SUPPLIED TEXT section start

Ms.Lal also informed Indian Masterminds that the role of the National Bank for Agriculture and Rural Development (NABARD) is also important here. Recently, NABARD sanctioned Rs. 18 lakh loan, which will be spent by FPOs for five years in various sections. Continuous efforts will be made by NABARD to attract farmers towards FPOs through training and awareness programmes. Various state level and inter-state tours will be organisedby NABARD and the agriculture department for the members of FPOs. To increase their income, awareness will be created to make licenses for pesticides, fertilizers and seeds and about value addition.

THE INVENTOR

Multilayer farming was invented by Akash Chaurasia, an organic agricultural scientist, a resident of Sagar district of Madhya Pradesh. He is called the father of multilayer organic farming in India. He said that if multilayer farming is done through organic methods, the income of farmers can increase seven-eight times per acre. He himself earns an income of Rs.10 lakh per acre.

HOW IT’S DONE

In this technique, farming is done in three to four layers. First of all, crops like ginger, turmeric etc. are planted on the ground layer. They can be planted around February. On the second layer, some leafy vegetables are also planted on the ground to provide shade and prevent grass from growing so that moisture is retained and less water is needed. On the third layer, a scaffold is made and a vine crop is grown on it. The vine should be a small leaf one, so that it does not block the sun completely. Like bitter gourd, kundru crop is good for the third layer. At the same time, one can use the fourth layer for papaya, whose plant will grow higher than the scaffold and will bear fruit by going up.

If farming starts from February, then from March to July, one can earn from the leafy vegetable planted on the second layer. From April to end of November, earning starts from the third layer i.e. kundru or bitter gourd crop. Ginger crop is dug up in the month of August and papayas start fruiting from December, which gives fruit till January-February. Altogether, a farmer can get four crops a year through multilayer farming.

SUPPLIED TEXT section end
SUPPLIED MATERIAL section start

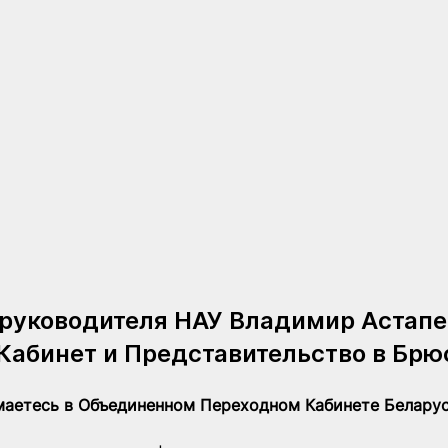
руководителя НАУ Владимир Астапе
Кабинет и Представительство в Брю
маетесь в Объединенном Переходном Кабинете Белару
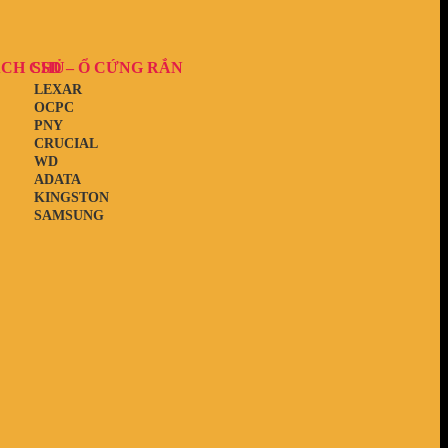
ẠCH CHỦ
SSD – Ổ CỨNG RẮN
LEXAR
OCPC
PNY
CRUCIAL
WD
ADATA
KINGSTON
SAMSUNG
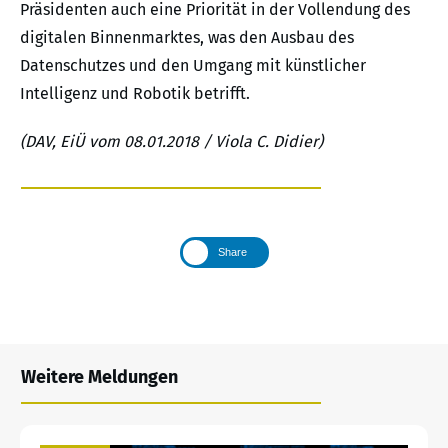
Präsidenten auch eine Priorität in der Vollendung des
digitalen Binnenmarktes, was den Ausbau des
Datenschutzes und den Umgang mit künstlicher
Intelligenz und Robotik betrifft.
(DAV, EiÜ vom 08.01.2018 / Viola C. Didier)
Share
Weitere Meldungen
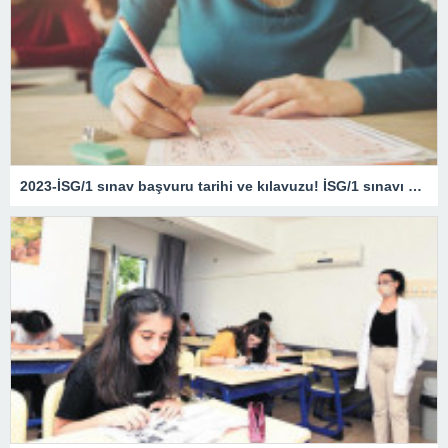
2023-İSG/1 sınav başvuru tarihi ve kılavuzu! İSG/1 sınavı ne zaman?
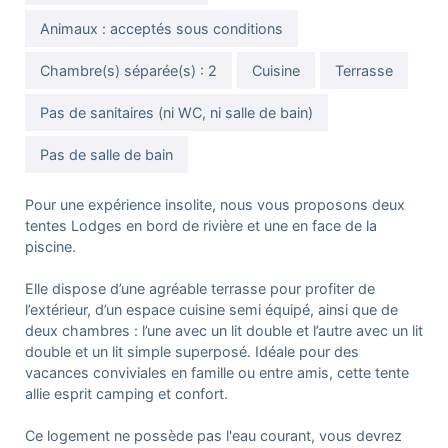
Animaux : acceptés sous conditions
Chambre(s) séparée(s) : 2
Cuisine
Terrasse
Pas de sanitaires (ni WC, ni salle de bain)
Pas de salle de bain
Pour une expérience insolite, nous vous proposons deux
tentes Lodges en bord de rivière et une en face de la
piscine.
Elle dispose d’une agréable terrasse pour profiter de
l’extérieur, d’un espace cuisine semi équipé, ainsi que de
deux chambres : l’une avec un lit double et l’autre avec un lit
double et un lit simple superposé. Idéale pour des
vacances conviviales en famille ou entre amis, cette tente
allie esprit camping et confort.
Ce logement ne possède pas l'eau courant, vous devrez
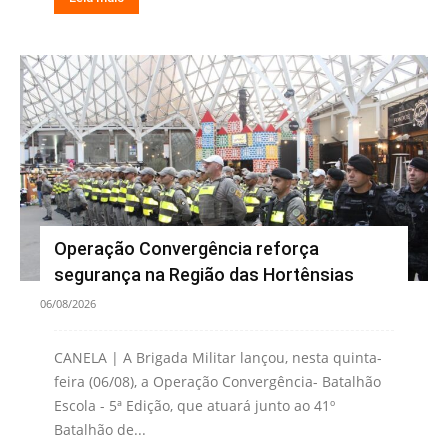
Operação Convergência reforça
segurança na Região das Hortênsias
06/08/2026
CANELA | A Brigada Militar lançou, nesta quinta-
feira (06/08), a Operação Convergência- Batalhão
Escola - 5ª Edição, que atuará junto ao 41º
Batalhão de...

SUPPLIED MATERIAL section end

PROBLEM A
In the multilayer farming text, in which month does the ginger crop get dug up?
PROBLEM B
Duplicate the multilayer farming text from "HOW IT’S DONE" to "by going up.".

ANSWER AREA A
August.

ANSWER AREA B
HOW IT’S DONE

In this technique, farming is done in three to four layers. First of all, crops like ginger, turmeric etc. are planted on the ground layer. They can be planted around February. On the second layer, some leafy vegetables are also planted on the ground to provide shade and prevent grass from growing so that moisture is retained and less water is needed. On the third layer, a scaffold is made and a vine crop is grown on it. The vine should be a small leaf one, so that it does not block the sun completely. Like bitter gourd, kundru crop is good for the third layer. At the same time, one can use the fourth layer for papaya, whose plant will grow higher than the scaffold and will bear fruit by going up.